**Selected extract**.
▼
About Me

I am a Research Scientist at King Abdullah University of Science and Technology (KAUST), and Lead of the Video Group in Image and Video Understanding Lab (IVUL) with Prof. Bernard Ghanum. I obtained my Ph.D from Peking University (PKU), advised by Prof. Wen Gao and Prof. Siwei Ma. My research interests focus on image/video understanding (after I got my Ph.D) and image/video compression (during my Ph.D study).

I have published 40+ papers in representative journals and conferences in both fields, such as TPAMI, CVPR, ICCV, ECCV in the field of image/video understanding, and TCSVT, TIP, DCC in the field of image/video compression. I received the Best Paper Nomination in CVPR 2022, the Best Paper Award in CVPR workshop 2023, and the Best Paper Award in NCMT 2015. I have also be awarded the First Prize of Qualcomm Innovation Fellowship Contest (QInF) (only 2 in China), and Goldman Sachs Global Leaders Award (only 26 in the mainland China and 150 worldwide).
▲
**Instruction 1**. In the About Me section, at which university did the writer earn a Ph.D.?

**Entries**.
▼
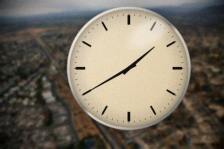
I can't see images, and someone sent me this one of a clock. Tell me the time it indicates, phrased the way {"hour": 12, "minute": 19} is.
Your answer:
{"hour": 1, "minute": 40}
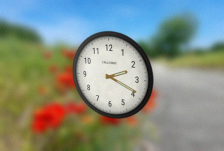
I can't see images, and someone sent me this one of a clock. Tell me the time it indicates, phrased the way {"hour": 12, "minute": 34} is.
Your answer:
{"hour": 2, "minute": 19}
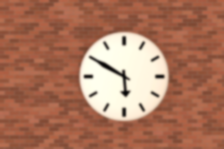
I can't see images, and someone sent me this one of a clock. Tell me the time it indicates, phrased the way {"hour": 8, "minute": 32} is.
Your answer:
{"hour": 5, "minute": 50}
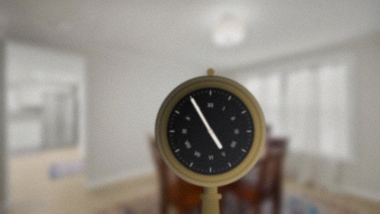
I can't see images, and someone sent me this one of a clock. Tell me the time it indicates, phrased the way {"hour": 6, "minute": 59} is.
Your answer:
{"hour": 4, "minute": 55}
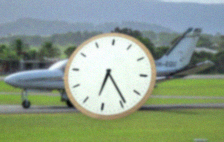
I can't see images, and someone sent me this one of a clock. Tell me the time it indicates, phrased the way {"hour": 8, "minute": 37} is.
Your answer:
{"hour": 6, "minute": 24}
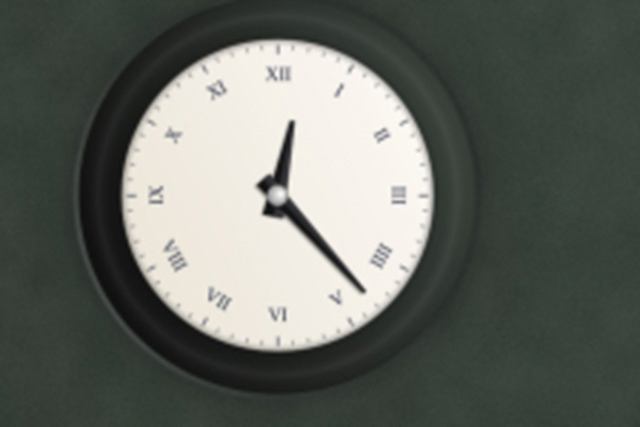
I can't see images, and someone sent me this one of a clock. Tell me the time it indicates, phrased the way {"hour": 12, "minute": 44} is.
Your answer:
{"hour": 12, "minute": 23}
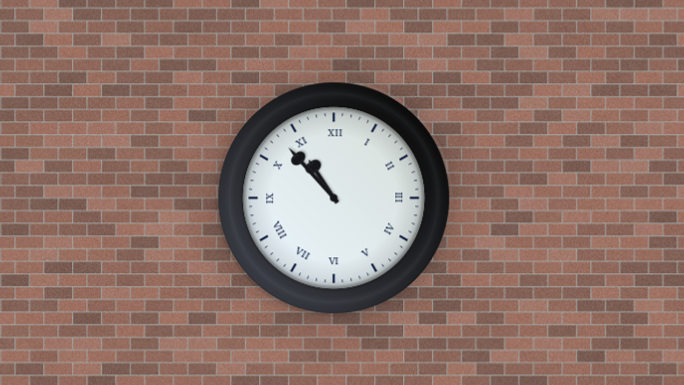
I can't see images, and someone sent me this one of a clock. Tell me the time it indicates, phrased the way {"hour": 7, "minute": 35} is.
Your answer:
{"hour": 10, "minute": 53}
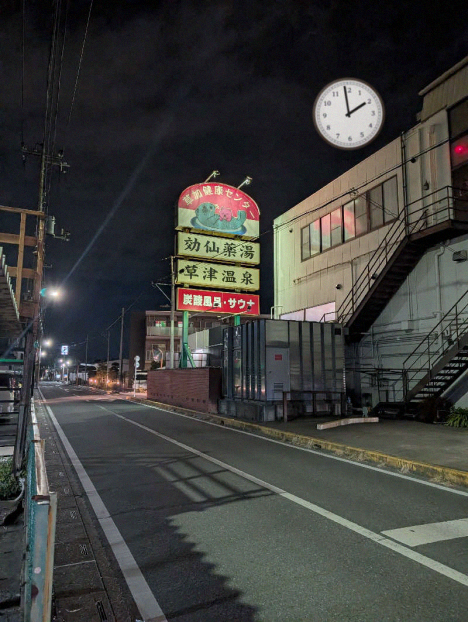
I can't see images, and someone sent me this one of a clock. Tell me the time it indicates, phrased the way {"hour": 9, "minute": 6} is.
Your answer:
{"hour": 1, "minute": 59}
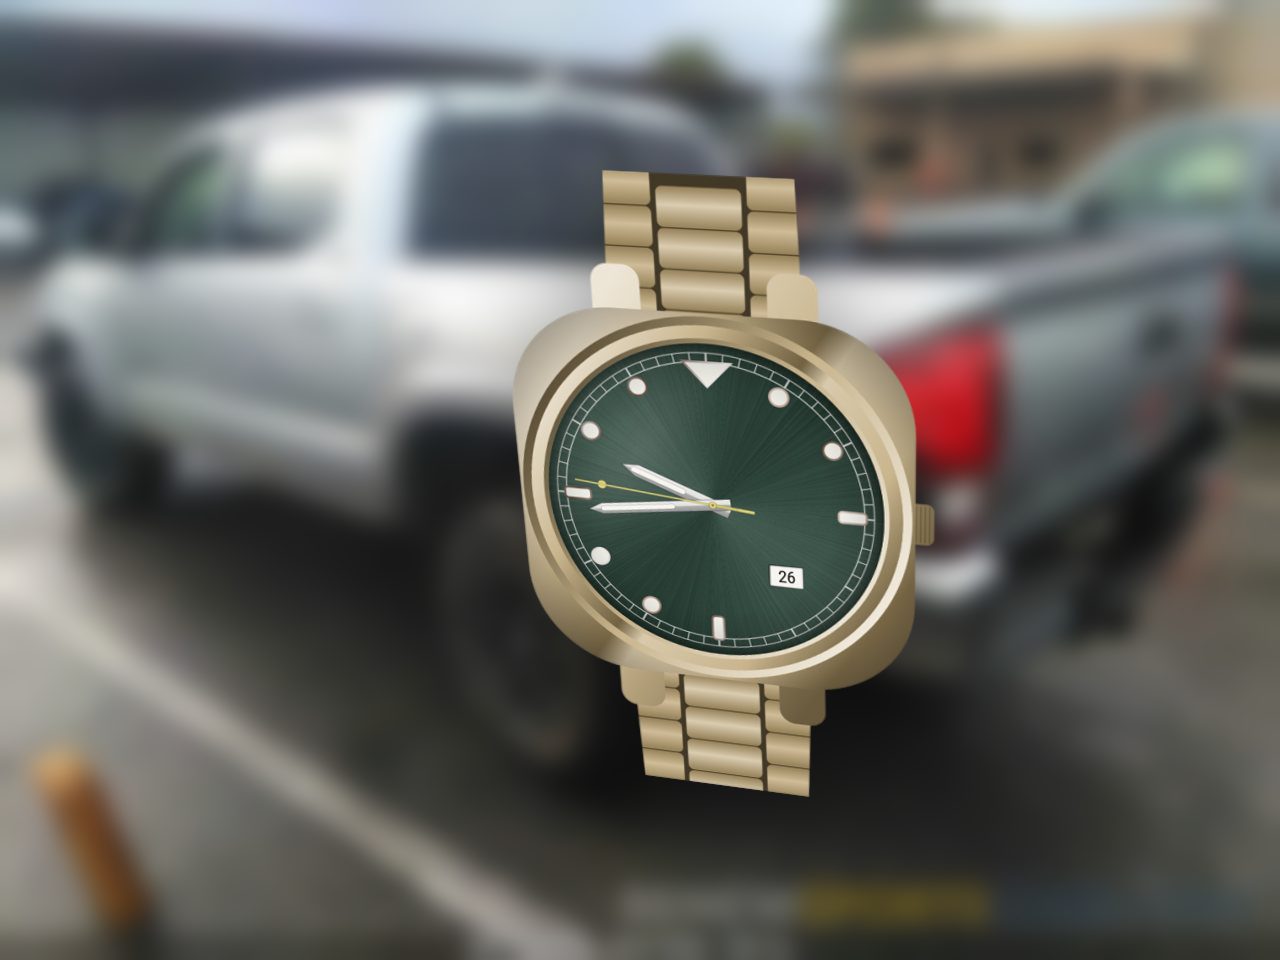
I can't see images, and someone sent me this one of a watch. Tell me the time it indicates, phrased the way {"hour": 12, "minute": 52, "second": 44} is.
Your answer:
▲
**Instruction 2**. Gather every line of the rows that contains the word "time". Case counts.

**Correct answer 1**. Peking University (PKU)

**Correct answer 2**.
I can't see images, and someone sent me this one of a clock. Tell me the time it indicates, phrased the way {"hour": 12, "minute": 19} is.
I can't see images, and someone sent me this one of a clock. Tell me the time it indicates, phrased the way {"hour": 12, "minute": 34} is.
I can't see images, and someone sent me this one of a clock. Tell me the time it indicates, phrased the way {"hour": 8, "minute": 32} is.
I can't see images, and someone sent me this one of a clock. Tell me the time it indicates, phrased the way {"hour": 6, "minute": 59} is.
I can't see images, and someone sent me this one of a clock. Tell me the time it indicates, phrased the way {"hour": 8, "minute": 37} is.
I can't see images, and someone sent me this one of a clock. Tell me the time it indicates, phrased the way {"hour": 12, "minute": 44} is.
I can't see images, and someone sent me this one of a clock. Tell me the time it indicates, phrased the way {"hour": 7, "minute": 35} is.
I can't see images, and someone sent me this one of a clock. Tell me the time it indicates, phrased the way {"hour": 9, "minute": 6} is.
I can't see images, and someone sent me this one of a watch. Tell me the time it indicates, phrased the way {"hour": 12, "minute": 52, "second": 44} is.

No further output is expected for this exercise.